Annette’s improvement continued to be nothing short of miraculous. After that day on the porch, more and more memories returned to her on a daily basis. Who she was, who her children were, things that we feared had been totally wiped from her consciousness as a result of the accident. And though she never did remember the weeks immediately following the accident, the time she was hospitalized and so close to death, memories from all of the other stages of her life began resurfacing. More than that, her physical health improved drastically as each day went by too. By November, less than six months after the accident, she was well enough to return home. Not just to her family, but to her job as well. She became, once again, a wife, mother, and full-time secretary at the position that her former employer had held open for her since the accident. She still made weekly visits to New Jersey to see Dr. Kirby.
Soon after Annette returned to her old life, another curve was thrown her way–the unexpected death of Dr. Kirby. Whether it was real or psychological, Annette had developed an intense dependency on Dr. Kirby, and she was convinced that the sessions with her were responsible for the improvements she had made, and was still making. The day after my mother told her of Dr. Kirby’s death, Annette called and confessed that she hadn’t slept very well the night before. She also complained of a constant headache ever since getting the news.

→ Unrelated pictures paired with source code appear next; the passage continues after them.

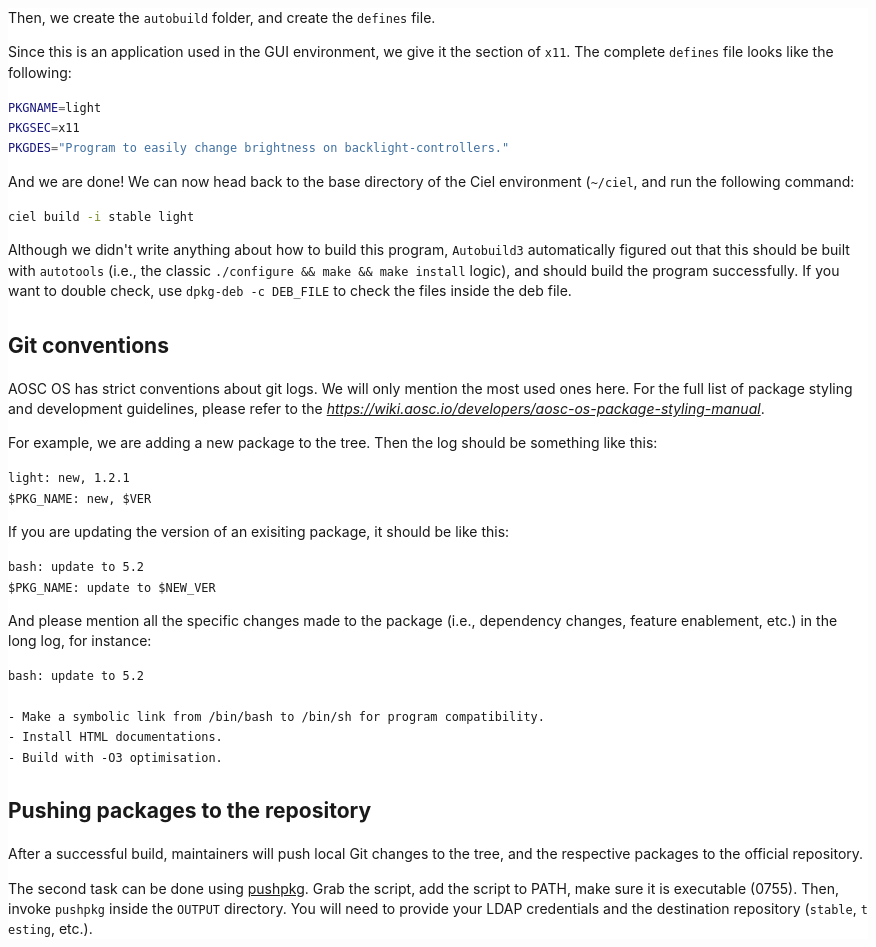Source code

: Then, we create the `autobuild` folder, and create the `defines` file.

Since this is an application used in the GUI environment, we give it the section of `x11`. The complete `defines` file looks like the following:

``` bash
PKGNAME=light
PKGSEC=x11
PKGDES="Program to easily change brightness on backlight-controllers."
```

And we are done\! We can now head back to the base directory of the Ciel environment (`~/ciel`, and run the following command:

``` bash
ciel build -i stable light
```

Although we didn't write anything about how to build this program, `Autobuild3` automatically figured out that this should be built with `autotools` (i.e., the classic `./configure && make && make install` logic), and should build the program successfully. If you want to double check, use `dpkg-deb -c DEB_FILE` to check the files inside the deb file.

## Git conventions

AOSC OS has strict conventions about git logs. We will only mention the most used ones here. For the full list of package styling and development guidelines, please refer to the *<https://wiki.aosc.io/developers/aosc-os-package-styling-manual>*.

For example, we are adding a new package to the tree. Then the log should be something like this:

    light: new, 1.2.1
    $PKG_NAME: new, $VER

If you are updating the version of an exisiting package, it should be like this:

    bash: update to 5.2
    $PKG_NAME: update to $NEW_VER

And please mention all the specific changes made to the package (i.e., dependency changes, feature enablement, etc.) in the long log, for instance:

    bash: update to 5.2
    
    - Make a symbolic link from /bin/bash to /bin/sh for program compatibility.
    - Install HTML documentations.
    - Build with -O3 optimisation.

## Pushing packages to the repository

After a successful build, maintainers will push local Git changes to the tree, and the respective packages to the official repository.

The second task can be done using [pushpkg](https://github.com/AOSC-Dev/scriptlets/tree/master/pushpkg). Grab the script, add the script to PATH, make sure it is executable (0755). Then, invoke `pushpkg` inside the `OUTPUT` directory. You will need to provide your LDAP credentials and the destination repository (`stable`, `testing`, etc.).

NATIONAL TRAGEDY / PERSONAL TRAGEDY
Recently I was lying in bed reading the Sunday newspaper and came across an article titled “America Beyond The Color Line.” The article began with the line “Last April – 35 years after Martin Luther King was assassinated – Harvard Prof. Henry Louis Gates Jr. set out to explore what had changed for African-Americans socially, politically and economically since then.” Had it really been thirty-five years since Dr. King had been assassinated?

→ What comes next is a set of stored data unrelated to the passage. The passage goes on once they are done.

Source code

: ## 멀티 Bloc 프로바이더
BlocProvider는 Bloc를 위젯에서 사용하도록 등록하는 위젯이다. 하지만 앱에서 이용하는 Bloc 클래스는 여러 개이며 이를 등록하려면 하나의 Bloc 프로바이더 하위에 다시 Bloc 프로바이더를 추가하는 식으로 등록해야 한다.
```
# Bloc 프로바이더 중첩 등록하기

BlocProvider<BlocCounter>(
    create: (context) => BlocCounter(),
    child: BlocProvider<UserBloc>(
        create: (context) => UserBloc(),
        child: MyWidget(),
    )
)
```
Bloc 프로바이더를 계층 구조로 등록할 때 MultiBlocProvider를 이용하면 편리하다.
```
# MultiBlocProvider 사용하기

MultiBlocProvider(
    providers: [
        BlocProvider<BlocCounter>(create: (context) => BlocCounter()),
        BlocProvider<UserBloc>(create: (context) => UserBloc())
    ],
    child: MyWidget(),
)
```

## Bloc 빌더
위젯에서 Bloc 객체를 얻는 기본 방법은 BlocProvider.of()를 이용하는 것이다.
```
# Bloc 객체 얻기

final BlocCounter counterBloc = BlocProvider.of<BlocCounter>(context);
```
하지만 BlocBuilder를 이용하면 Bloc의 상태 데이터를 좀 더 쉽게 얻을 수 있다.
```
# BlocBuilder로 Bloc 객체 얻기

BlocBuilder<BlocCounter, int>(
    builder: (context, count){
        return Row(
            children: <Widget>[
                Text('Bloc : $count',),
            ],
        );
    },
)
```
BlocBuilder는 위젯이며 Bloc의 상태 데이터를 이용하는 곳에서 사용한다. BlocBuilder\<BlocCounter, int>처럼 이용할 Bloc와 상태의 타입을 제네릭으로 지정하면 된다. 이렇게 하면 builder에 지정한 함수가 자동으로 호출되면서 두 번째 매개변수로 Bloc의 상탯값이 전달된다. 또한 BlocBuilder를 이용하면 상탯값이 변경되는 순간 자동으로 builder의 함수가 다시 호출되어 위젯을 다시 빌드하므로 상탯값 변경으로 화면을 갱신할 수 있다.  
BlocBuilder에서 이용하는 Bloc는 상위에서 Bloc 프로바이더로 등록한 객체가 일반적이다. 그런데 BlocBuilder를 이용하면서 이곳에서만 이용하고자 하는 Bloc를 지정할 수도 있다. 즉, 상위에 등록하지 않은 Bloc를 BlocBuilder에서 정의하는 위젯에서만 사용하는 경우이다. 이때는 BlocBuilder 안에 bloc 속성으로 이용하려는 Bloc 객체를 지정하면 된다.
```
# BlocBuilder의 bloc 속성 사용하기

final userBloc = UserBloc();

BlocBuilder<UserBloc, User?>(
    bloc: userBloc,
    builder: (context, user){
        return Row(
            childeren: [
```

I have a vague memory of the day that President John F. Kennedy was assassinated. And that, of course, is the defining “where were you” moment for most Americans. I was in the first grade and I remember something going on, although our teacher made no attempt to explain anything to us. Maybe she thought we were too young to understand, or maybe she was simply too upset herself. Walking home from school that day, an older boy who lived on my block filled me in on what had happened. Having just turned seven years old, I didn’t grasp the full impact of the events of that November day in 1963, and went happily about the business of being a kid as the rest of the world mourned. However, the day of Martin Luther King’s assassination is quite a different story.
It was April 4th, 1968. I was eleven-and-a-half years old. It was two days after my mother’s forty-ninth birthday. It had been nine months and two days since the horrible car accident that altered all of our lives. We were in Philadelphia at Annette’s house, or what had been Annette’s house. She no longer lived there. Hours earlier we had laid her to rest in Merion Cemetery in Bala Cynwyd, Pennsylvania. If it had been two months later, we might have been there celebrating her thirtieth birthday. Instead, here we were gathered in grief, trying to find some sense of purpose in this loss. In the background, a television set was on. Out of nowhere, a woman yelled out, “Oh my God!” Everyone within earshot turned to see what had happened. This same woman, in a voice full of shock and disbelief, shouted, “Martin Luther King just got shot!”